On remarque également que, bien qu’étant majoritairement conquis par le télétravail, certaines appréhensions et points de vigilance émergeaient chez les salariés et les dirigeants. Ces appréhensions étaient notamment fondées sur la santé (mentale et physique), l’équilibre vie de famille-vie professionnelle, les problèmes techniques, mais aussi l’isolement. On note également que ces appréhensions sont les raisons pour lesquels les télétravailleurs estiment que le télétravail est satisfaisant et constitue un bénéfice, à condition qu’il soit occasionnel.

Qu’en est-il aujourd’hui, alors que le contexte particulier de la crise sanitaire semble réunir tous les aspects que les télétravailleurs et les dirigeants considéraient, en 2019, comme des points de vigilance ?

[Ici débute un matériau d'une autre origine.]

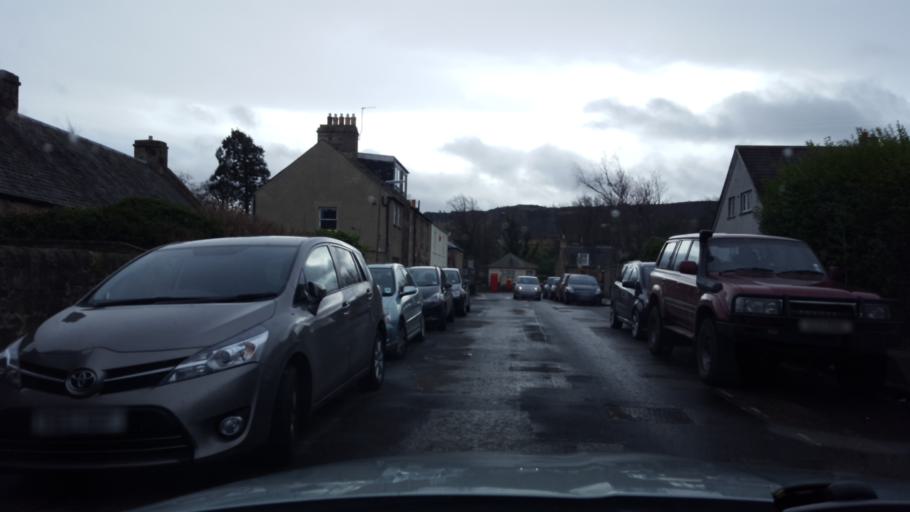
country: GB
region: Scotland
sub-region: Edinburgh
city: Currie
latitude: 55.9041
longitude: -3.2855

Depuis le 17 mars dernier, le télétravail a été imposé dans l’urgence, en temps plein et sur l’ensemble de la semaine. Il a été généralisé à l’ensemble des équipes et est accompli en confinement avec les autres membres de la famille ou de l’entourage.

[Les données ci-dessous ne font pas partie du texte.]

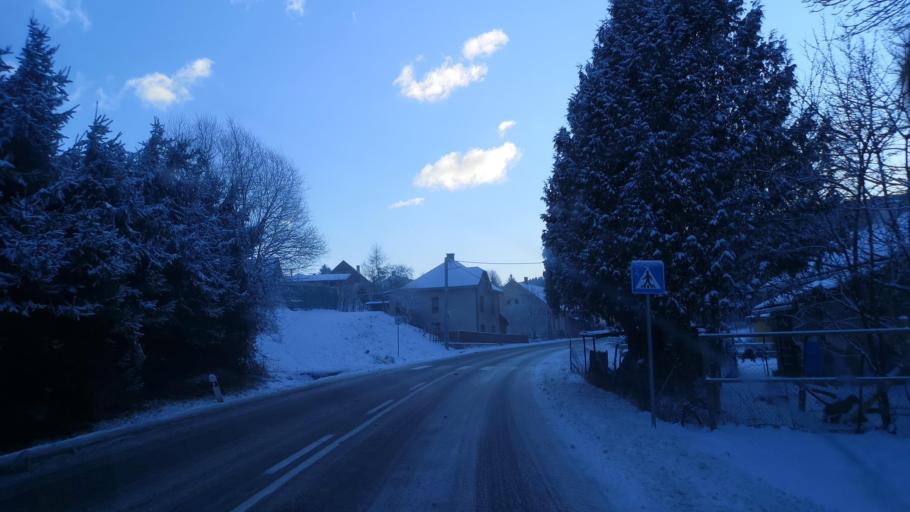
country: SK
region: Banskobystricky
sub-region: Okres Banska Bystrica
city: Brezno
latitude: 48.8289
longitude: 19.7611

Le contexte particulier du confinement oblige à repenser l’organisation familiale, et offre une expérience du télétravail particulière qui n’est pas forcément représentative du télétravail en contexte normal. Ainsi, 28% des familles témoignent de la création de tension familiale.

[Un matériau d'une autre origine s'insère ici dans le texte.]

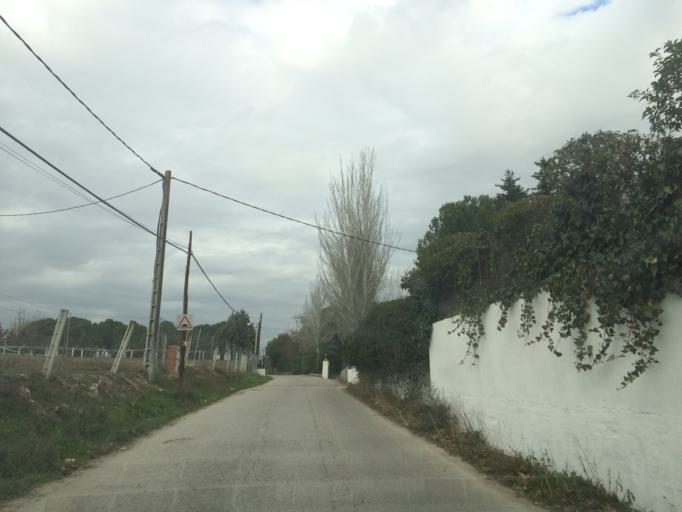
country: ES
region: Madrid
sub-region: Provincia de Madrid
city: Arroyomolinos
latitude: 40.3020
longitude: -3.9447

Concernant la santé psychologique, 30% des sondés pensent qu’elle s’est dégradée. Ce chiffre élevé doit, encore une fois, être placé dans son contexte et ne reflète pas la réalité d’une expérience de télétravail ordinaire, où il serait alors possible de sortir après sa journée de travail, où les enfants seraient à l’école etc… 80% des français indiquent néanmoins avoir bien vécu le confinement.

Malgré des conditions qui, à première vue, ne semblent pas propice à une expérience optimale de télétravail (confinement, promiscuité avec les membres du ménage…), 73% des télétravailleurs actuels souhaitent poursuivre, de manière régulière ou ponctuelle, le télétravail. Plus précisément, 58% des salariés pour qui le télétravail était une première souhaitent continuer.

Les salariés semblent donc globalement satisfaits de leur expérience de télétravail qui, pour 38% d’entre eux, leur a permis de développer une plus grande autonomie. Les nouveaux télétravailleurs accordent d’ailleurs une note de satisfaction qui s’élève à 7,6/10.

Le contexte actuel a également permis à certaines entreprises, initialement opposées au télétravail, d’envisager de nouveaux modes d’organisation. En effet, la crainte d’un manque de performance en raison du télétravail s’est avérée infondé, 24% des télétravailleurs estiment d’ailleurs avoir vu leur productivité augmenter grâce au télétravail.

Le développement du télétravail semble donc être une voie envisageable pour l’après-crise, mais il est important que ce dernier reste une liberté, selon Julia De Funès, docteur en philosophie et auteur de Socrate au pays des process  (Flammarion, 2017) et de La comédie (in)humaine (Édition de l’observatoire 2018). Effectivement, si le télétravail est apprécié et favorise la performance, c’est avant tout parce qu’il permet de lever certaines contraintes et s’inscrit dans une organisation agile et souple ; le télétravailleur est donc plus libre. Si le télétravail s’accompagne d’un grand nombre de contraintes, les bénéfices risquent de disparaitre. En outre, faire perdurer le lien social et empêcher l’isolement, en continuant à se rendre au bureau est également nécessaire.

Le développement du télétravail, doit donc être pensé de manière à favoriser la performance et la qualité de vie des salariés. Un des enjeux principaux réside certainement dans la gestion managériale des équipes, puisqu’en 2019, seulement 36% des managers ont été formés à l’accompagnement de leurs collaborateurs dans la pratique du télétravail alors que, pour 85% d’entre eux, le télétravail implique une gestion repensée de l’équipe.

Cette crise sanitaire a donc, à de nombreux égards, été un frein et un obstacle, mais aussi un tremplin en faveur du développement de nouvelles pratiques, de nouvelles organisations comme le télétravail.